3. You’re in excellent health
You might have seen this coming due to the example I’d provided earlier, but if you’re in excellent health, an early claim often doesn’t make much sense.
To some degree, claiming Social Security benefits based on health comes with an asterisk. None of us (thankfully) knows our own expiration date. But without this knowledge, choosing the optimal claiming age is a bit of a crap shoot. We use the information we have at our disposal, such as our own health history and that of our immediate family, and we make an educated decision on when to begin taking benefits.
That said, longevity has been increasing for quite some time. The average life expectancy of an American born today is over 16 years longer than when the first retired worker benefit was paid out in January 1940. With the average 65-year-old beneficiary living another two decades, it usually pays for folks in good to excellent health to hold off on taking their benefit.

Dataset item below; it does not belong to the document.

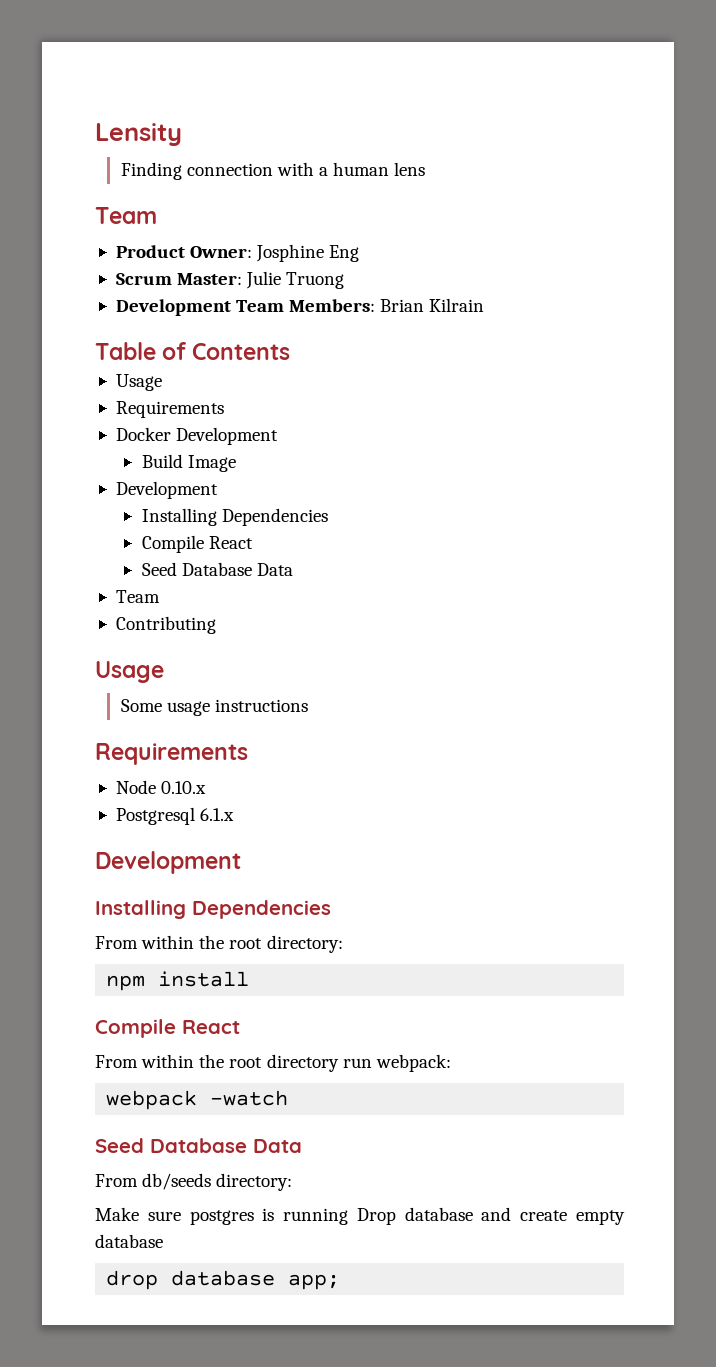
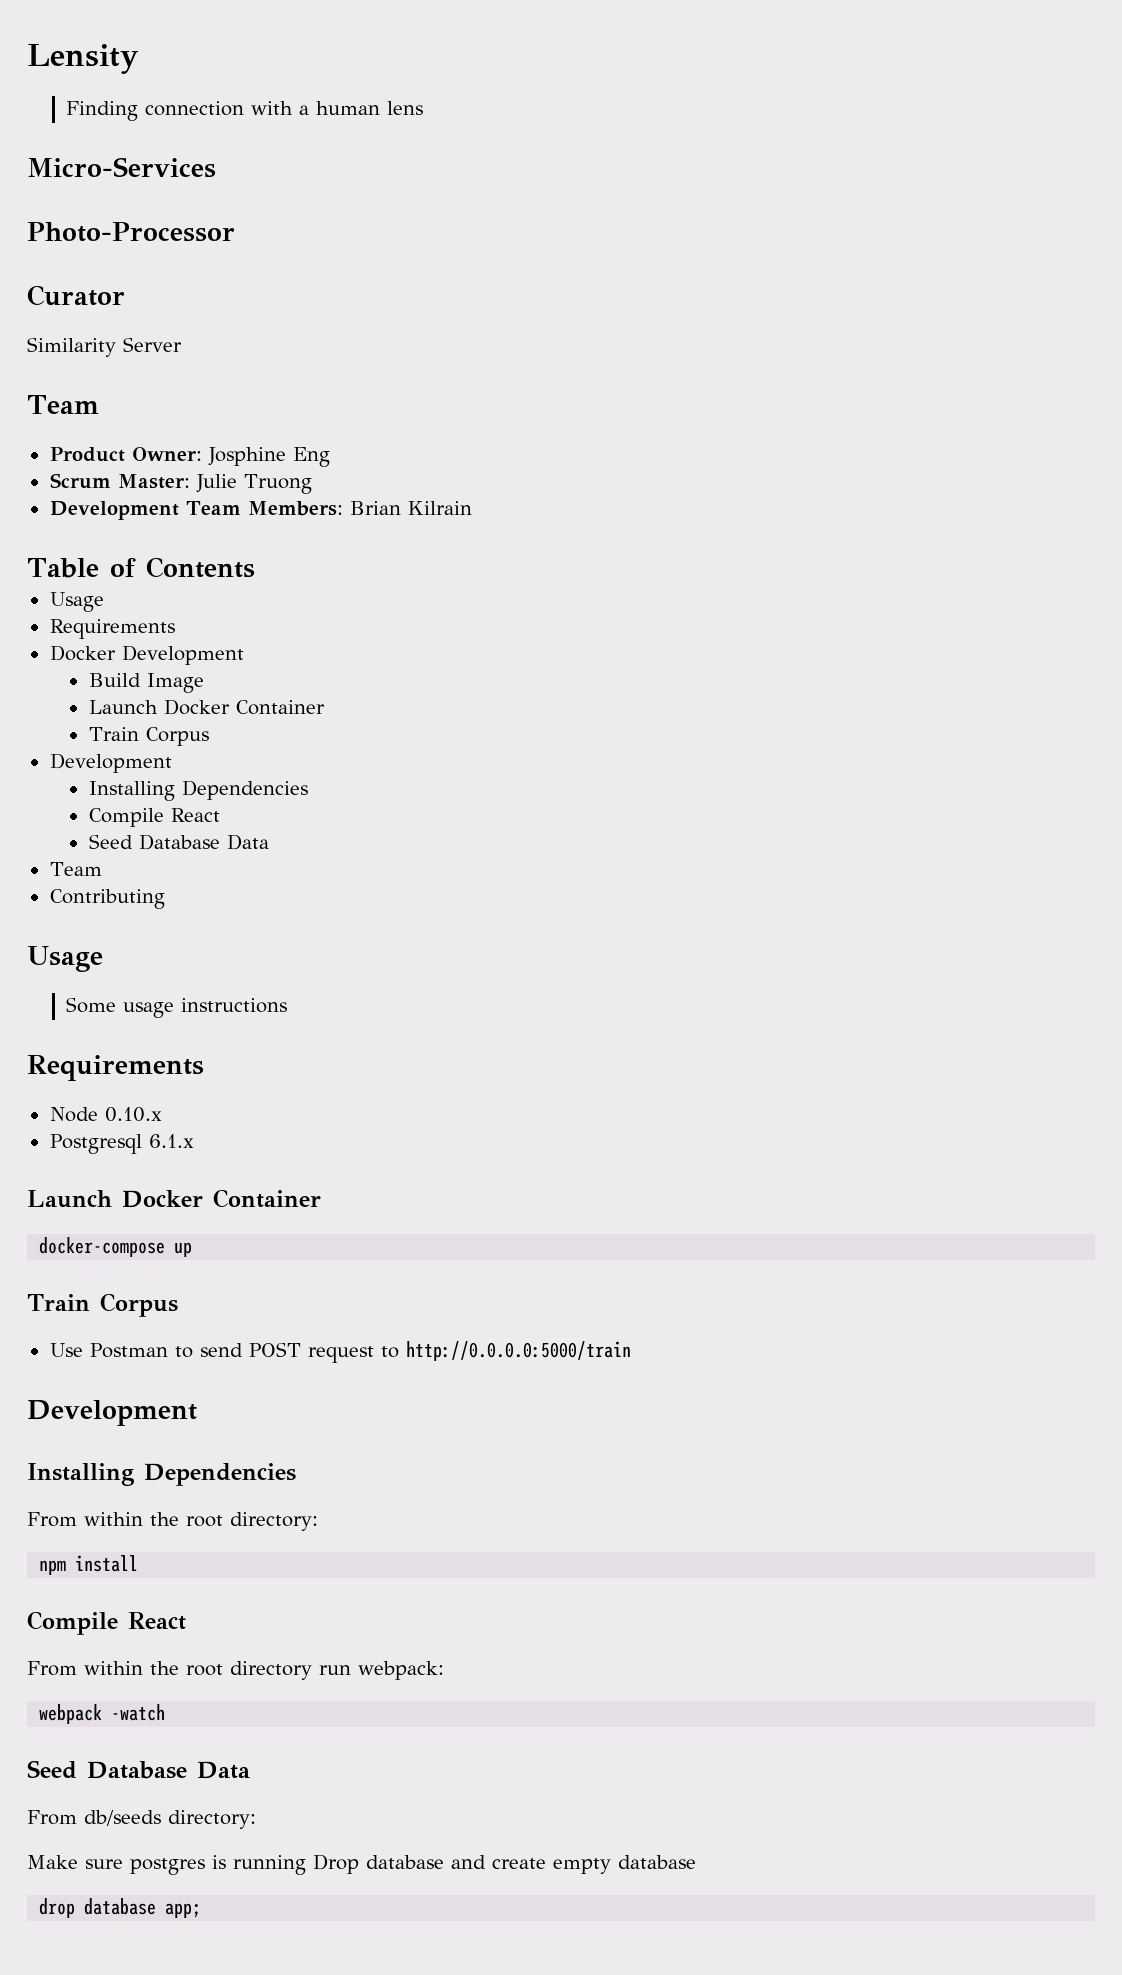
(426, 169) none -> [27,157,216,178] [27,222,235,242] [27,285,125,306] [27,337,182,357] // Micro-Services // Photo-Processor // Curator // Similarity Server
(236, 463) none -> [88,699,325,715] [88,727,209,746] // Launch Docker Container // Train Corpus
(235, 814) none -> [27,1189,321,1208] [39,1237,193,1257] [27,1293,178,1317] [49,1341,631,1363] // Launch Docker Container // docker-compose up // Train Corpus // Use Postman to send POST request to http://0.0.0.0:5000/train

4. You’re a higher-earning spouse
Far more often than not, it would also be a mistake for a higher-income spouse to claim their benefits early. Though there’s an obvious desire to generate household income, waiting makes sense for two key reasons.

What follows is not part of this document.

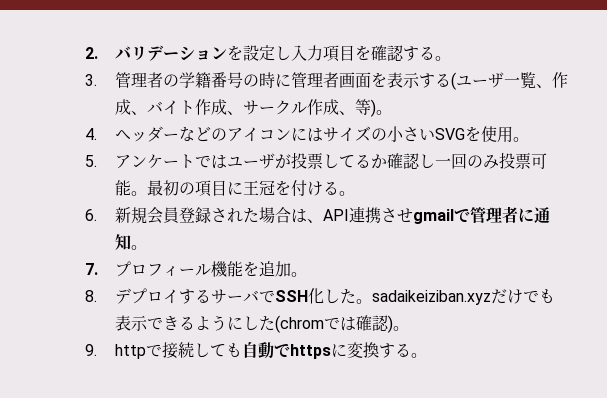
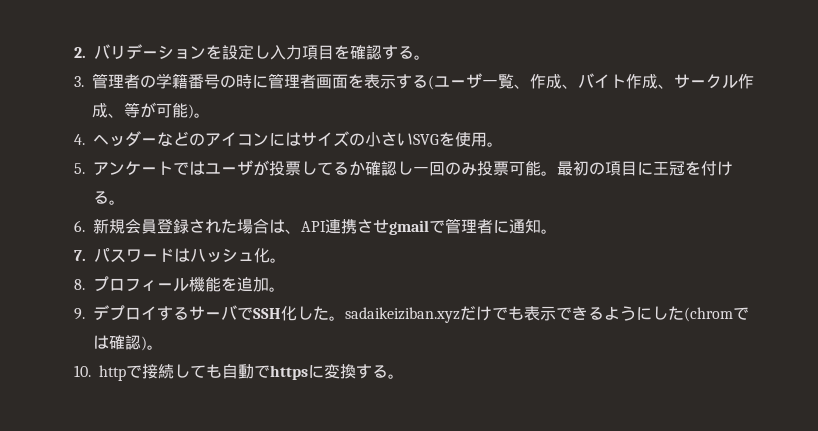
(371, 107) none -> [140,102,189,118] が可能
(98, 269) none -> [94,248,286,263] [74,279,85,290] パスワードはハッシュ化。 // 8.
[85,290,97,302] 8. -> [74,308,85,320] 9.
[85,344,97,356] 9. -> [74,365,91,377] 10.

Waiting will have a greater impact on future payouts for a high-earning spouse. Maybe waiting to claim benefits at age 70 isn’t in the cards, but accepting an up to 30% reduction for taking a payout at age 62 could substantially reduce the monthly and lifetime earning potential for a married couple.
The other reason is that claiming Social Security prior to reaching full retirement age could reduce the survivor benefit for a lower-earning spouse, should the higher earner pass away first. A survivor has the ability to max out their survivor benefit, but only if the deceased spouse waited until their full retirement age to begin taking their payout In sum, waiting to claim Social Security can help to build a financial foundation for your significant other.
5. You don’t believe Social Security will last much longer
Finally, claiming benefits early because you believe the Social Security program won’t last much longer is an absolutely awful idea There’s no denying that Social Security has its issues. The latest Social Security Board of Trustees report estimates the program is facing a $16.8 trillion cash shortfall between 2035 and 2094, which could lead to sweeping benefit cuts of up to 24% for retired workers if not dealt with.
However, Social Security is also basically incapable of going bankrupt. Two of the program’s three sources of revenue — the 12.4% payroll tax on earned income and the taxation of benefits — are recurring. As long as the American public keeps working, money will continue to flow into Social Security for disbursement to eligible beneficiaries. Translation: Social Security will be there for you in some form, no matter when you retire.